Details of the search strategies for CENTRAL and MEDLINE, the list of handsearched journals and conference proceedings, and the list of journals reviewed via the current awareness service can be found in the 'Search strategies for identification of studies' section within the editorial information about the Cochrane Pregnancy and Childbirth Group.
Trials identified through the searching activities described above are given a code (or codes) depending on the topic. The codes are linked to review topics. The Trials Search Co‐ordinator searches the register for each review using these codes rather than keywords.
Data collection and analysis
Selection of studies
Each review author will assess the trials without blinding to the names of authors, institutions, etc. Trials will be evaluated for methodological quality and appropriateness for inclusion without consideration of results.
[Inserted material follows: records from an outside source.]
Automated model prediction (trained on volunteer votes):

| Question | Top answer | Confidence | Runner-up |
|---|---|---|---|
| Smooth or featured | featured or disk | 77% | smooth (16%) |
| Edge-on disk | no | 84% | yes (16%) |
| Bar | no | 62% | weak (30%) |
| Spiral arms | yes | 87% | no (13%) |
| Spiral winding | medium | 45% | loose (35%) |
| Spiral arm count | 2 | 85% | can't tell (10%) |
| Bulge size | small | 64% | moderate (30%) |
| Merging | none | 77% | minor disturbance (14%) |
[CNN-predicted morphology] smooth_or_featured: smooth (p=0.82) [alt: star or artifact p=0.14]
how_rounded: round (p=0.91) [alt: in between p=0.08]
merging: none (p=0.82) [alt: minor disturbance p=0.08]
Quality scores will be assigned using the criteria described in the Cochrane Reviewers' Handbook (Alderson 2004).
Each study will be assessed for quality of the concealment of allocation, completeness to follow up, and blinding in the assessment of outcome.
Generation of random allocation sequence: adequate, inadequate, unclear.
Allocation of concealment
A quality score for concealment will be assigned to each trial, using the following criteria:
(A) adequate concealment of allocation, such as telephone randomisation, consecutively numbered sealed opaque envelopes;
(B) unclear whether adequate concealment of allocation;
(C) inadequate concealment of allocation, such as open random number tables.
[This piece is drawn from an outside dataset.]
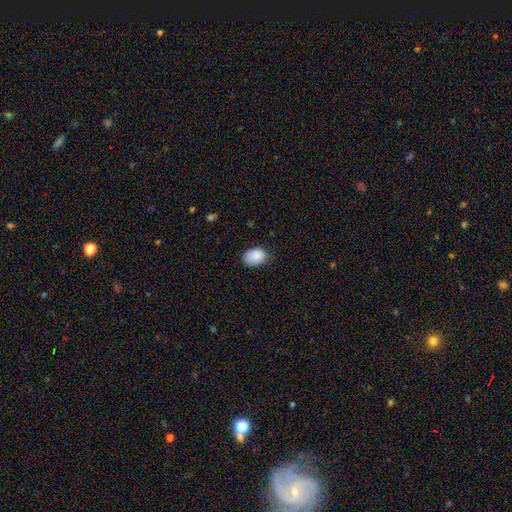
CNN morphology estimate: This is clearly a smooth galaxy (88%). How rounded: likely in between (80%). Merging: likely none (71%).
When the method of allocation is unclear, attempts will be made to contact authors to provide further details.
Completeness to follow up
Completeness to follow up will be assessed using the following criteria:
(A) less than 5% of participants excluded;
(B) 5% to 10% of participants excluded;
(C) more than 10% and up to and including 20% of participants excluded.
Studies will be excluded if:
(1) more than 20% of participants excluded;
(2) more than 20% of analysis not in randomisation groups and not possible to restore participants to correct group;
(3) large difference (more than 10%) in withdrawal of participants between groups.
Blinding
Blinding of outcome assessment (yes/no/unclear).
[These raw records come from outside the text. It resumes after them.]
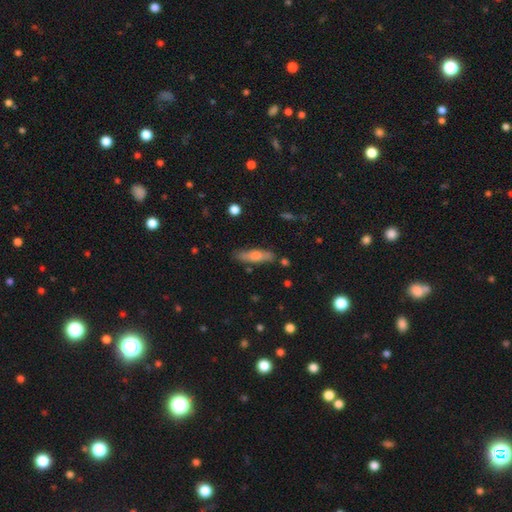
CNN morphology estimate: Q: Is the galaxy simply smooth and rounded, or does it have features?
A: smooth — 64%.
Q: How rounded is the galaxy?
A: cigar-shaped — 65%.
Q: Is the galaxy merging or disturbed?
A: none — 78%.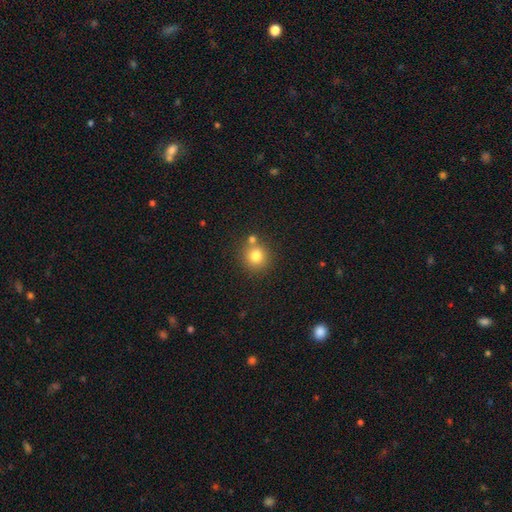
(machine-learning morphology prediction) Overall: smooth (79%). How rounded: round (91%). Merging: none (73%).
Quality assessment and data extraction will be performed independently by each review author and differences in interpretation will be resolved by discussion.
Data extraction
Data will be extracted to allow an intention‐to‐treat analysis wherever possible so that women allocated to trial of instrumental delivery who were delivered by caesarean section will be restored to the instrumental vaginal delivery group. We will entere data onto the Review Manager software (RevMan 2003). We will design a data collection form which will contain information about quality and characteristics of the trials (methods, participants, outcome measures and results).
Statistical analyses
For binary outcomes, results of comparisons will be expressed using relative risk with 95% confidence intervals as measure of effect. Weighted mean difference will be used for continuous outcome measures. Data from different trials will be combined if the trials are considered sufficiently similar. Fixed‐effect meta‐analysis will be used for combining data in trials that are judged to be sufficiently similar. If forest plots indicate heterogeneity among the trials included in the analysis, we will use random‐effects meta‐analysis for the overall summary and assessed using I² statistics.
All eligible trials will be included in the primary analysis. We will perform sensitivity analyses for each of the quality factors using subgroups adequate, inadequate and unclear.
In a subgroup analysis we will explore the relationship of epidural use, operator skills and type of instrument to outcome of trial of instrumental vaginal delivery.